# WRITTEN EXERCISE:
Put the listing below into a Markdown table with the columns "Row" and "Line". Number each non-blank line in order and leave out blank lines.
⁂
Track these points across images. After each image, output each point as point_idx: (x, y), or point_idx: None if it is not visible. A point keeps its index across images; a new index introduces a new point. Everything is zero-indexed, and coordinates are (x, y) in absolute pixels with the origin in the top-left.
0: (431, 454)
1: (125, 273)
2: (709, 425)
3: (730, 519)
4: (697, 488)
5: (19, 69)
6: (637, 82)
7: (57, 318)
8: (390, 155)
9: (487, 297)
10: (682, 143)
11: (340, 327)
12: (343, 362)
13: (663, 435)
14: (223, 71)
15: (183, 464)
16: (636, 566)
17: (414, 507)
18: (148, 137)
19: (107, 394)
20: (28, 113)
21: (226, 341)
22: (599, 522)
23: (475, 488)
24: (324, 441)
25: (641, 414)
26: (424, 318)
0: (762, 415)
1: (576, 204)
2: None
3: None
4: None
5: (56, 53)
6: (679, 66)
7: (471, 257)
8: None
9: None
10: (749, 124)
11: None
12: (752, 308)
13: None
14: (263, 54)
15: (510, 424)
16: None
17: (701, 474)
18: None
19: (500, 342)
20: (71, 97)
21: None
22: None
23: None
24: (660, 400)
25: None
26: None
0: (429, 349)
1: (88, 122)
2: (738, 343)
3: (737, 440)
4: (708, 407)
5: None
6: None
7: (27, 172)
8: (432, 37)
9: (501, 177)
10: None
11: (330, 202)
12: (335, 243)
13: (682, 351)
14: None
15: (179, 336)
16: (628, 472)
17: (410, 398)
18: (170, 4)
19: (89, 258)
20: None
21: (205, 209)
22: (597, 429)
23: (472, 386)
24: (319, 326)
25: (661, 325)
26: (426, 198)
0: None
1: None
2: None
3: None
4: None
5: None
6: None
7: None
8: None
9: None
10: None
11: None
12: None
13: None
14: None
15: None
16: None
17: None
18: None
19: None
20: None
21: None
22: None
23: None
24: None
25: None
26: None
⁂
# WRITTEN ANSWER:
| Row | Line |
|---|---|
| 1 | Track these points across images. After each image, output each point as point_idx: (x, y), or point_idx: None if it is not visible. A point keeps its index across images; a new index introduces a new point. Everything is zero-indexed, and coordinates are (x, y) in absolute pixels with the origin in the top-left. |
| 2 | 0: (431, 454) |
| 3 | 1: (125, 273) |
| 4 | 2: (709, 425) |
| 5 | 3: (730, 519) |
| 6 | 4: (697, 488) |
| 7 | 5: (19, 69) |
| 8 | 6: (637, 82) |
| 9 | 7: (57, 318) |
| 10 | 8: (390, 155) |
| 11 | 9: (487, 297) |
| 12 | 10: (682, 143) |
| 13 | 11: (340, 327) |
| 14 | 12: (343, 362) |
| 15 | 13: (663, 435) |
| 16 | 14: (223, 71) |
| 17 | 15: (183, 464) |
| 18 | 16: (636, 566) |
| 19 | 17: (414, 507) |
| 20 | 18: (148, 137) |
| 21 | 19: (107, 394) |
| 22 | 20: (28, 113) |
| 23 | 21: (226, 341) |
| 24 | 22: (599, 522) |
| 25 | 23: (475, 488) |
| 26 | 24: (324, 441) |
| 27 | 25: (641, 414) |
| 28 | 26: (424, 318) |
| 29 | 0: (762, 415) |
| 30 | 1: (576, 204) |
| 31 | 2: None |
| 32 | 3: None |
| 33 | 4: None |
| 34 | 5: (56, 53) |
| 35 | 6: (679, 66) |
| 36 | 7: (471, 257) |
| 37 | 8: None |
| 38 | 9: None |
| 39 | 10: (749, 124) |
| 40 | 11: None |
| 41 | 12: (752, 308) |
| 42 | 13: None |
| 43 | 14: (263, 54) |
| 44 | 15: (510, 424) |
| 45 | 16: None |
| 46 | 17: (701, 474) |
| 47 | 18: None |
| 48 | 19: (500, 342) |
| 49 | 20: (71, 97) |
| 50 | 21: None |
| 51 | 22: None |
| 52 | 23: None |
| 53 | 24: (660, 400) |
| 54 | 25: None |
| 55 | 26: None |
| 56 | 0: (429, 349) |
| 57 | 1: (88, 122) |
| 58 | 2: (738, 343) |
| 59 | 3: (737, 440) |
| 60 | 4: (708, 407) |
| 61 | 5: None |
| 62 | 6: None |
| 63 | 7: (27, 172) |
| 64 | 8: (432, 37) |
| 65 | 9: (501, 177) |
| 66 | 10: None |
| 67 | 11: (330, 202) |
| 68 | 12: (335, 243) |
| 69 | 13: (682, 351) |
| 70 | 14: None |
| 71 | 15: (179, 336) |
| 72 | 16: (628, 472) |
| 73 | 17: (410, 398) |
| 74 | 18: (170, 4) |
| 75 | 19: (89, 258) |
| 76 | 20: None |
| 77 | 21: (205, 209) |
| 78 | 22: (597, 429) |
| 79 | 23: (472, 386) |
| 80 | 24: (319, 326) |
| 81 | 25: (661, 325) |
| 82 | 26: (426, 198) |
| 83 | 0: None |
| 84 | 1: None |
| 85 | 2: None |
| 86 | 3: None |
| 87 | 4: None |
| 88 | 5: None |
| 89 | 6: None |
| 90 | 7: None |
| 91 | 8: None |
| 92 | 9: None |
| 93 | 10: None |
| 94 | 11: None |
| 95 | 12: None |
| 96 | 13: None |
| 97 | 14: None |
| 98 | 15: None |
| 99 | 16: None |
| 100 | 17: None |
| 101 | 18: None |
| 102 | 19: None |
| 103 | 20: None |
| 104 | 21: None |
| 105 | 22: None |
| 106 | 23: None |
| 107 | 24: None |
| 108 | 25: None |
| 109 | 26: None |